Exercise »
In two sentences, summarize the craft show text below.

Text segment »
<<<<
My First Craft Show – What I Learned

Yesterday I took part in my first craft show!  It was a lot of work, a lot of fun, and a lot of lessons learned.  I wanted to share what I discovered with you all, in case you are on the verge of doing your own craft show.  Keep in mind this was my experience and it might be different for you.  But hopefully my tips/lessons can be of some help!

#1  It’s HARD work! As in my previous post I will tell you that preparing for a craft show is really labor intensive.  One thing that I believe helped me is that as soon as I signed up, which was nearly two months prior to the show, I started working on my crafts every single day.  It helped me build up my inventory but not feel so overwhelmed by the process.  Ideally if you are doing craft shows you are prepping year round, but as a beginner you might really need to get that initial stock going.  If you start early enough you can just do a little bit everyday.

#2 It WILL cost you money.  This part sucks, but it’s a part of the craft show life I guess.  You will have your booth rental fee, in my case it was $25.  Then I had to buy table cloths, display stuff, bags, totes for carrying my things, and other supplies I hadn’t thought of.  All told, I am pretty sure I spent at least $200 in prep.  And I think that is pretty cheap for most set ups to be honest.  Granted, this was my first show so the costs would hopefully be less for subsequent shows.  But keep in mind that if you do seasonal shows you will need to change-up your display (stuff for Christmas, Fall, Spring, etc.)  Be prepared for that first show to NOT break even.  Consider it an investment in your craft show business.

#3  Load your stuff up the night before so you are ready the morning of the show.  We loaded our car up Friday night and I had everything ready which made the next morning much easier.  We had 3 hours to set up but we didn’t get to the location until one hour after set up began.  BRING A CART!!!  Oh boy, do I regret not having a cart to haul my stuff in!  It was a long walk with heavy tables and the other things from the parking lot to the high school gym.  My arms are still like rubber!

#4  Be prepared to accept whatever space you get.  I requested a space along a wall.  I got stuck in the middle of the gym.  I made the best of it but you get what you get I guess.  I also noticed my 10 x 10 space was more like 9 x 8 so the set up we had practiced in my living room ended up being a lot smaller.  You have to be flexible and make it work.  In the end I was happy with how we arranged things.


#5  Make sure you have taken photos of your set up to make putting it all together easier.  I was so glad I had taken photos of our practice set up because on the day of the show I honestly could not remember what went where.  I guess the more shows you do the easier this will get.   After you set up go inside your booth and make sure people can see and touch everything with ease.

#6  Signage!  If you are invested in doing craft shows you will want a really good sign.  We didn’t have one, just my little home-made sign I made with stickers and a small frame from the thrift store.  It was okay but if I were going to be doing this on a regular basis I would find a company to make me a custom sign I could use each time.  Or have your shop name put on a table-cloth.  I saw some really great signs at the show that people had custom-made.  I know some of these can be pricey, but shop around for a good deal.


#7  Business cards!  I didn’t have any.  Big mistake!  People kept asking for my card and I felt so lame admitting I didn’t have one.  I cringe when I think of the people I could have possibly gotten more business from.  These don’t cost much money, you can go through Vistaprint and get 200 cards for pretty cheap.  This is one small expense that can reap lots of benefits!!!
>>>>
Data excerpt »
<<<<
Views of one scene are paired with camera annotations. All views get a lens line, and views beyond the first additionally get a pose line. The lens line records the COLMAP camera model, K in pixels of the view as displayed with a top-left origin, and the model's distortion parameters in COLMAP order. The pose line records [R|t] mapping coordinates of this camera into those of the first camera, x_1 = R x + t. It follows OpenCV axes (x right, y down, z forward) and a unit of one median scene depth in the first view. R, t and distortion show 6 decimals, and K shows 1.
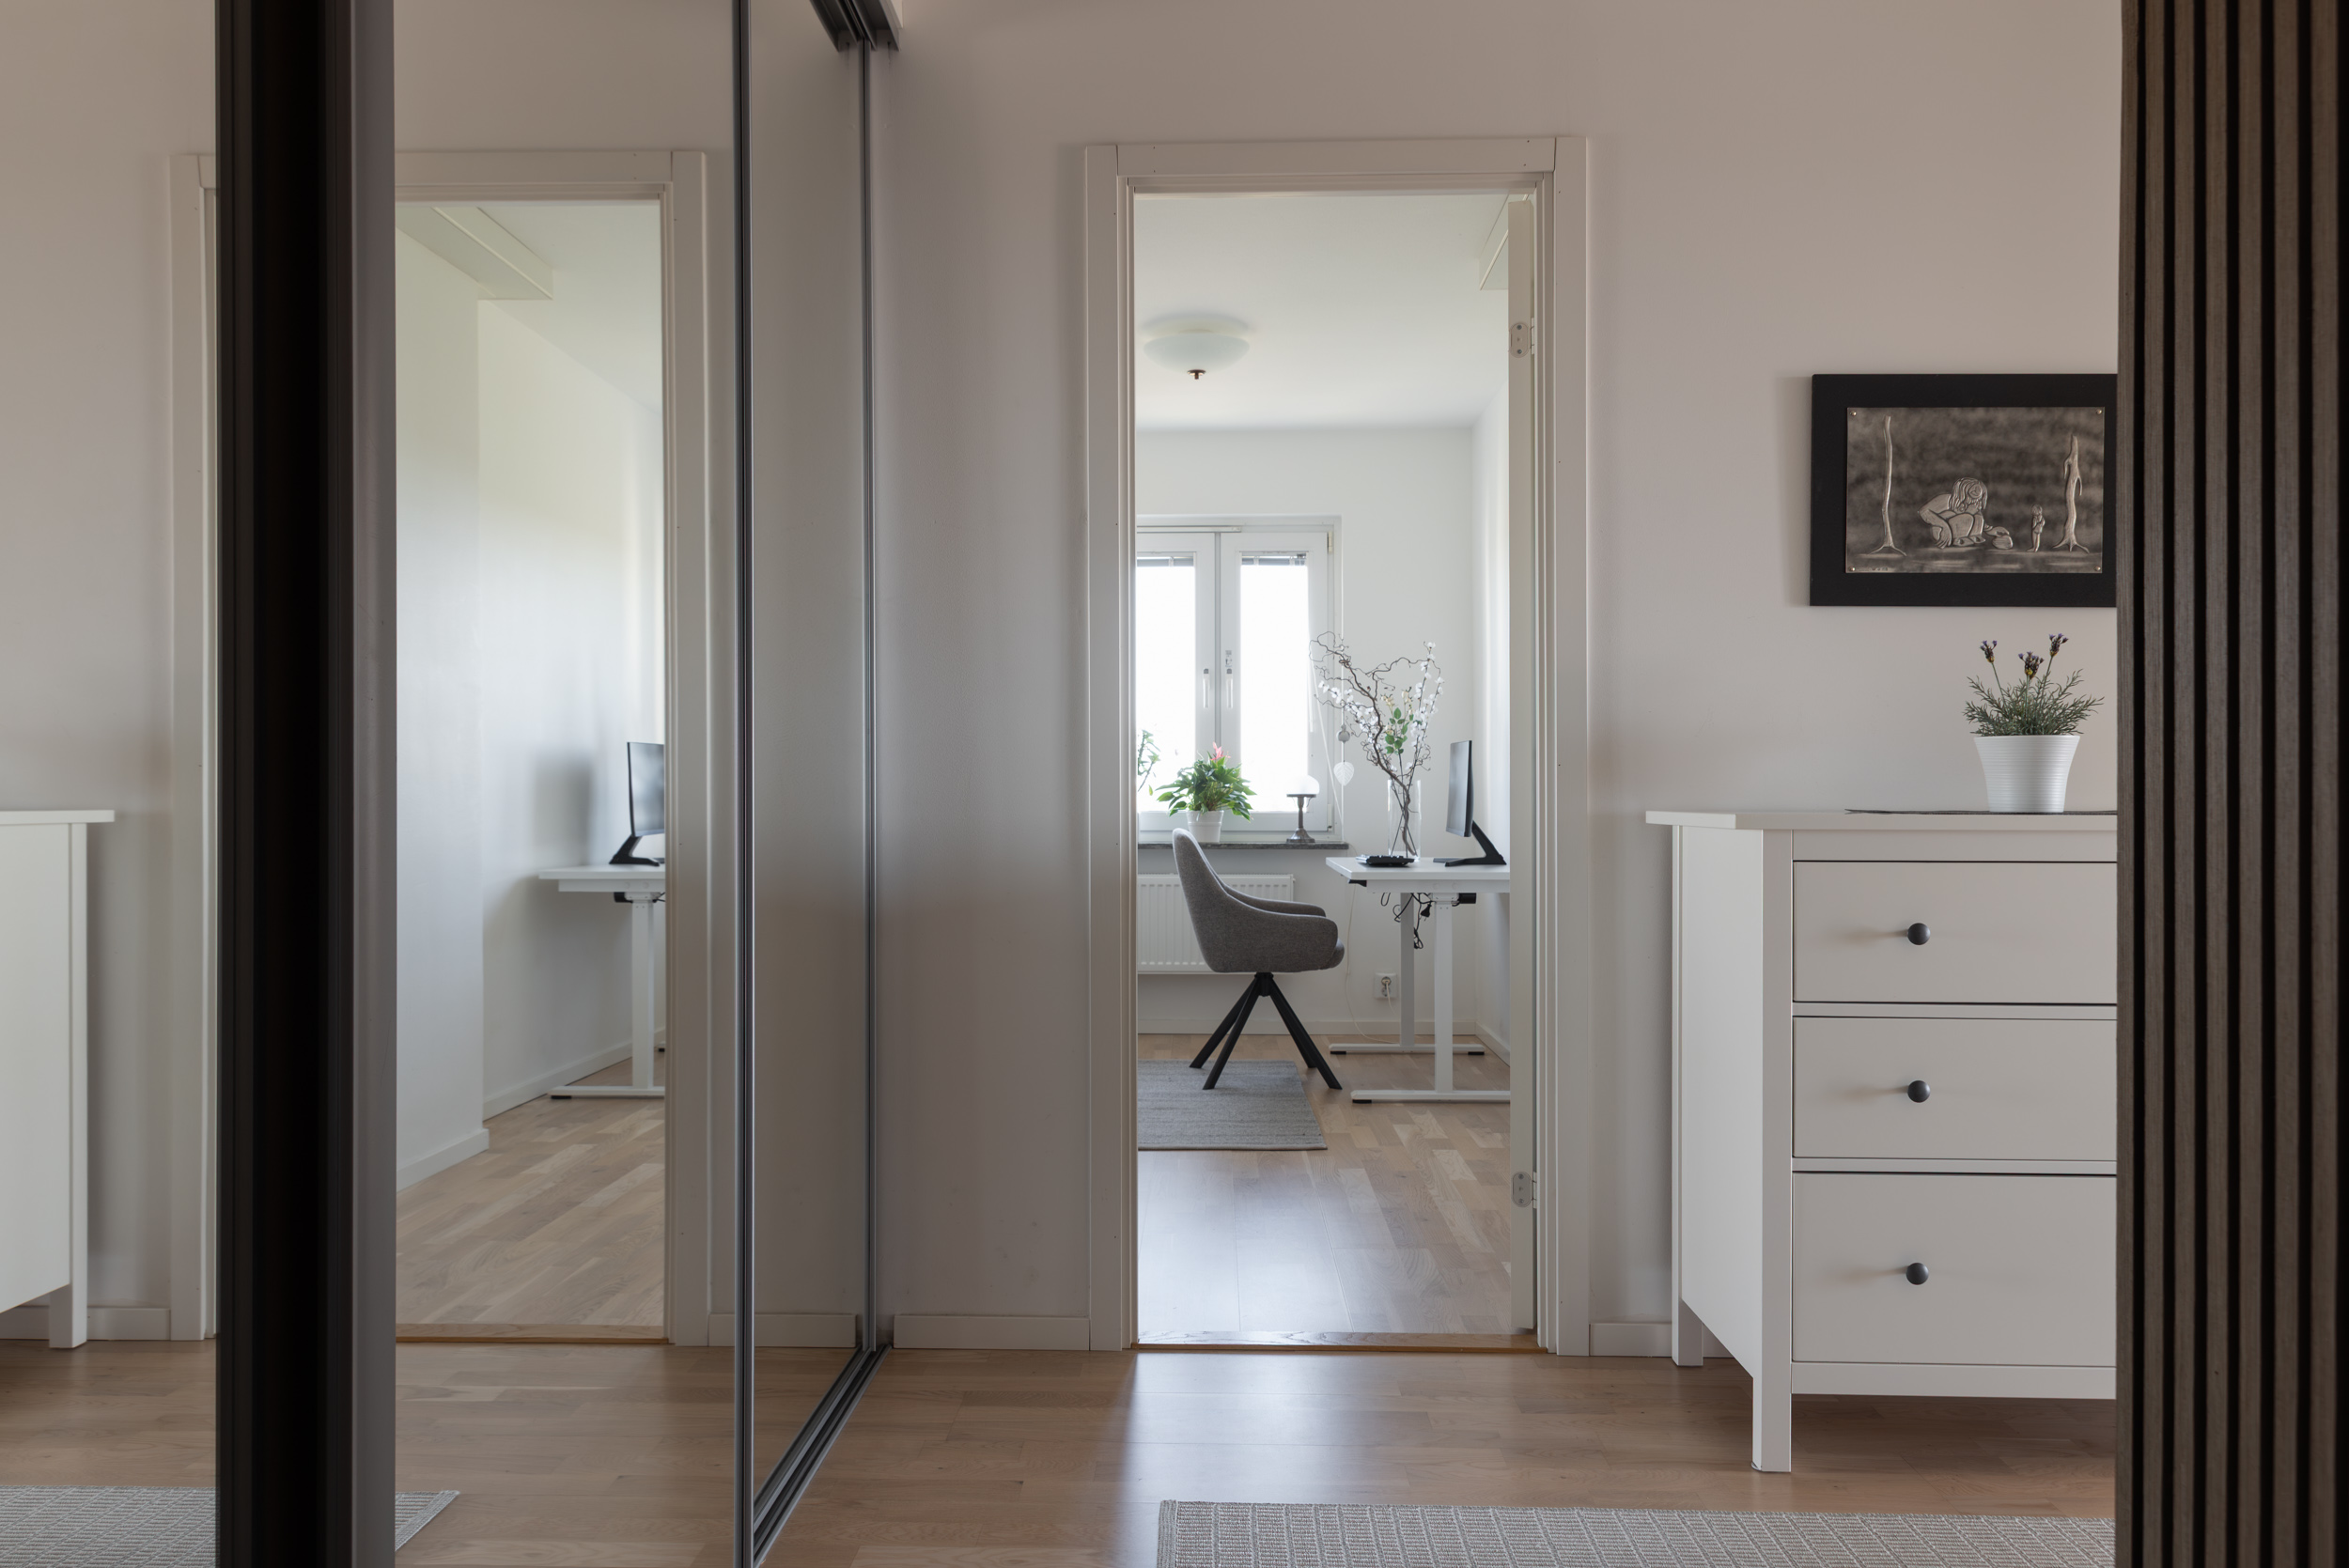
lens RADIAL K [[1588.4, 0, 1174.5], [0, 1588.4, 784.0], [0, 0, 1]] dist [0.002802, 0.000871]
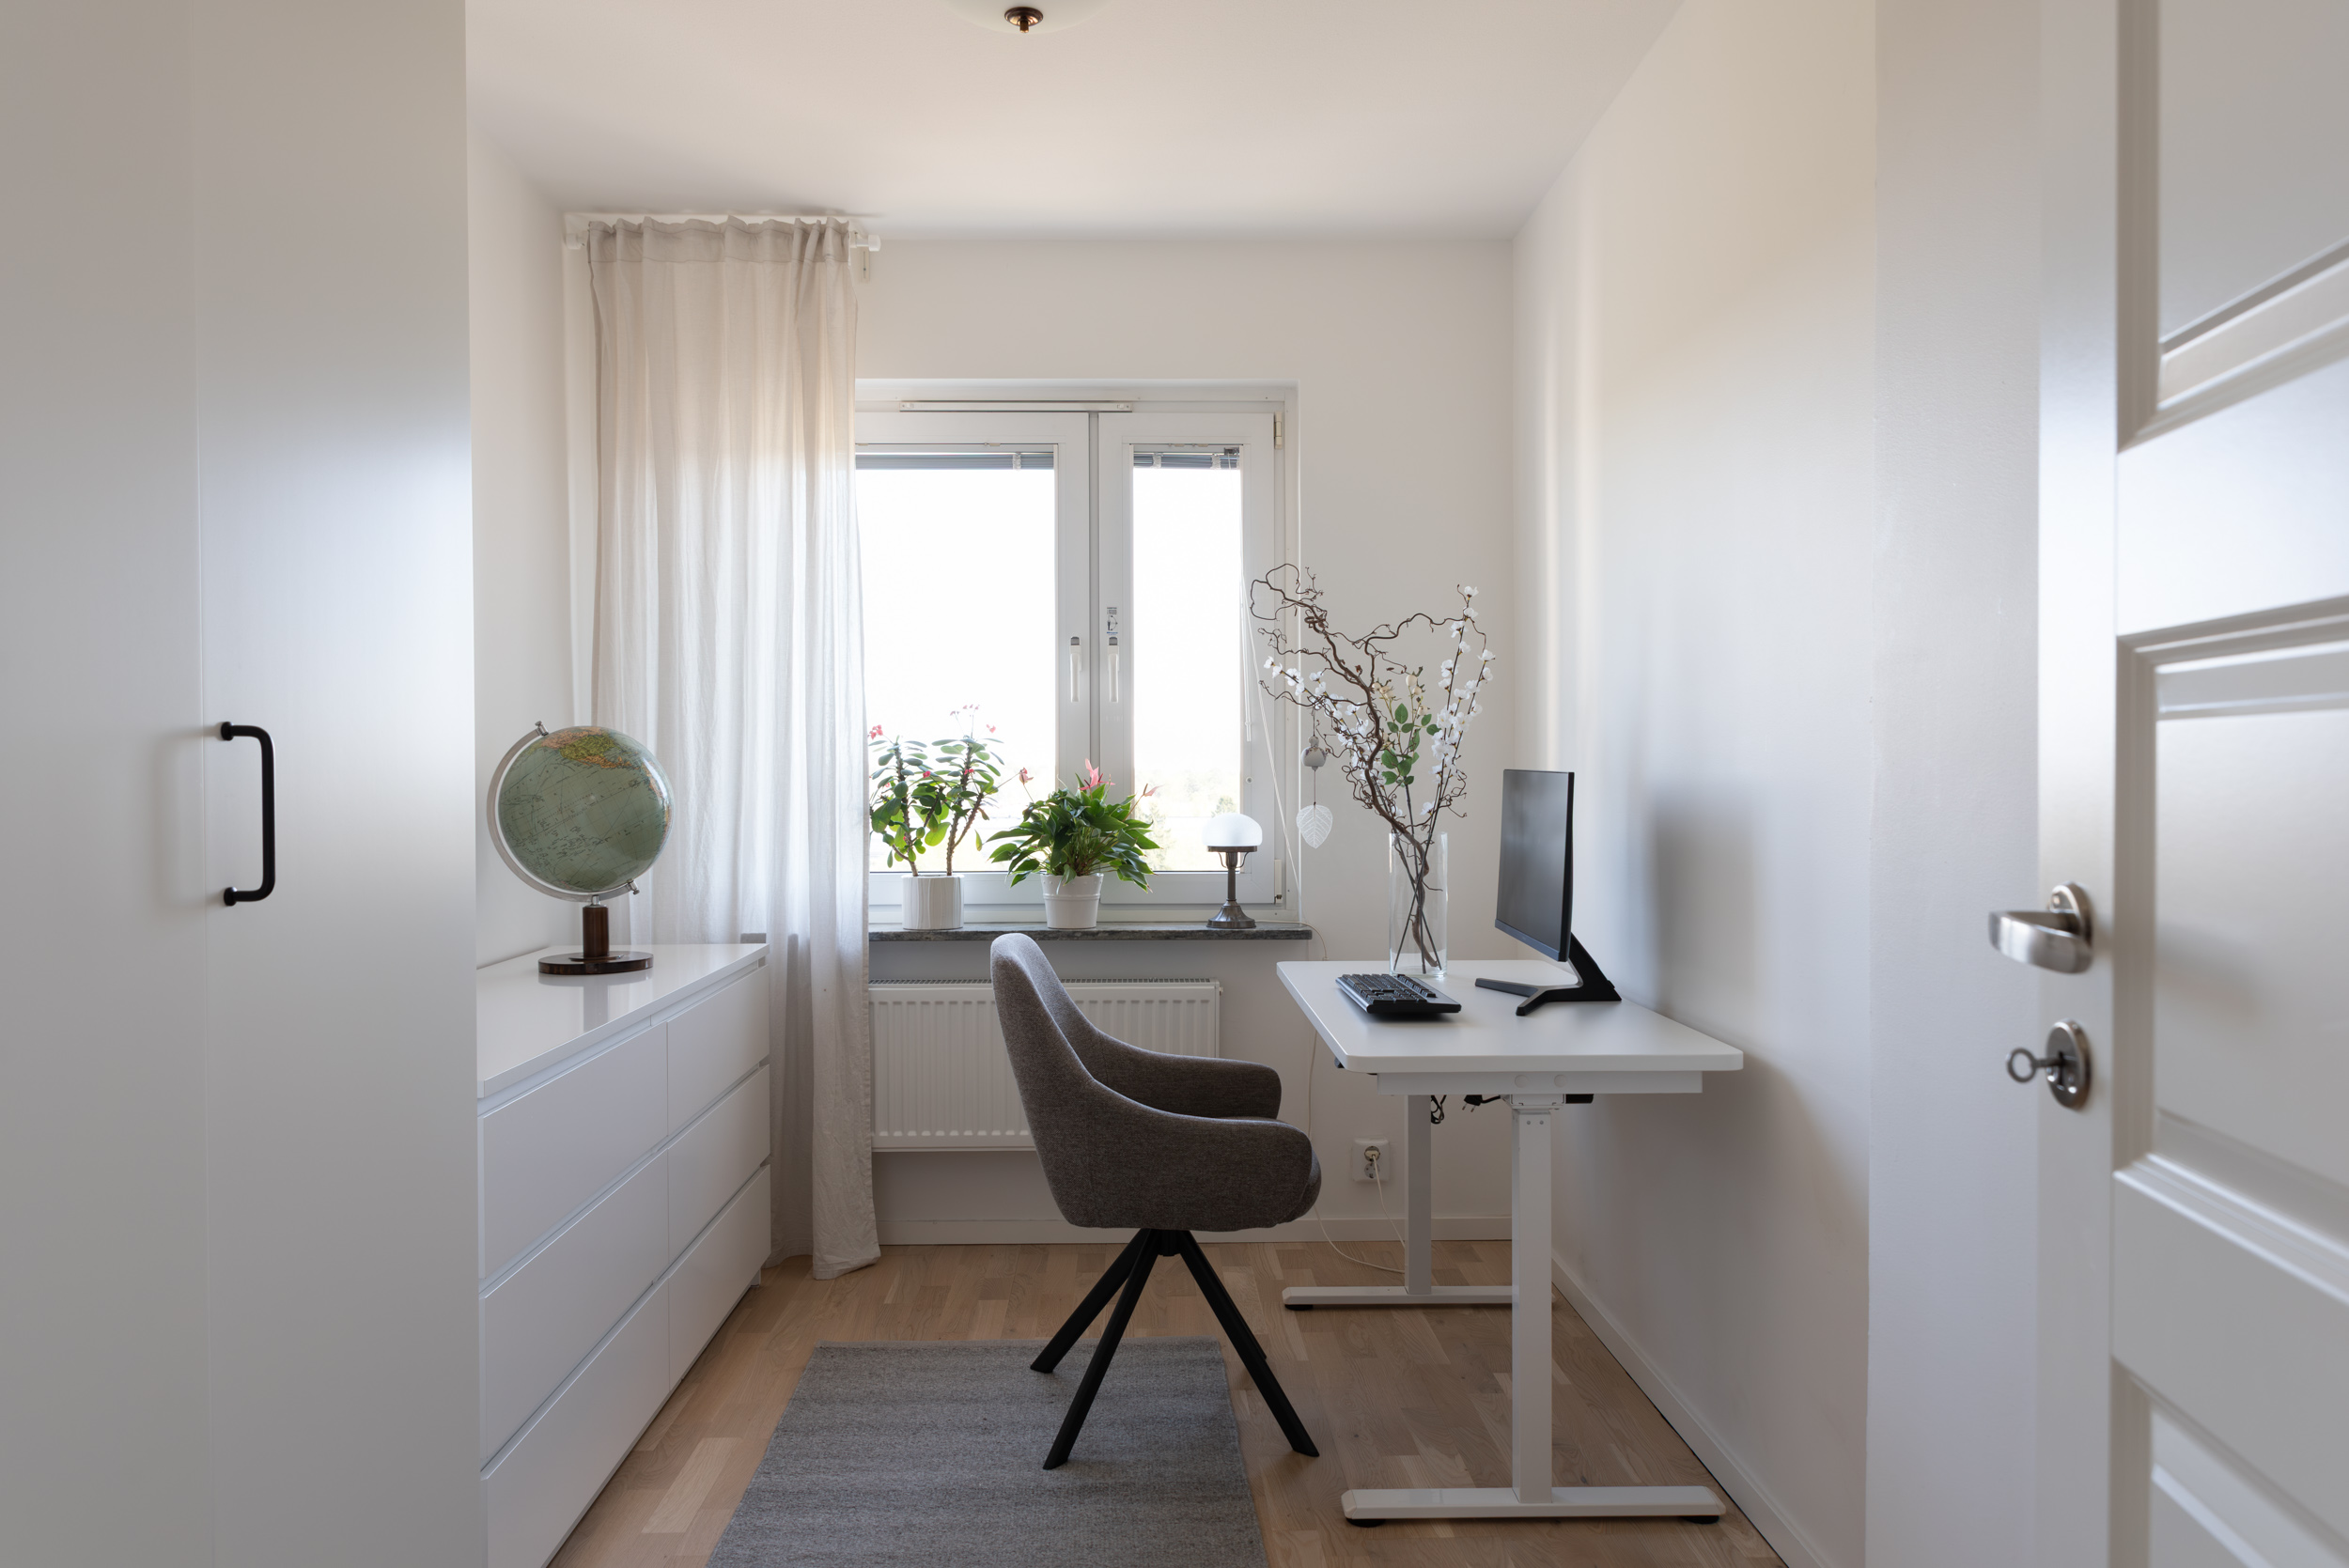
lens RADIAL K [[1697.9, 0, 1174.5], [0, 1697.9, 784.0], [0, 0, 1]] dist [-0.000835, 0.000170]
pose [[0.998564, -0.001905, 0.053534, 0.025070], [0.001533, 0.999974, 0.006986, -0.022720], [-0.053546, -0.006894, 0.998542, 0.381358]]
>>>>
Result »
After taking part in a first craft show, the writer shares lessons learned: preparing is hard work that goes easier when you craft a little every day starting right after signing up, and the show will cost money (at least $200 in this case) and may not break even at first. Other tips are to load up the night before, bring a cart, accept whatever space you get, photograph the practice setup, invest in a good sign, and have business cards ready.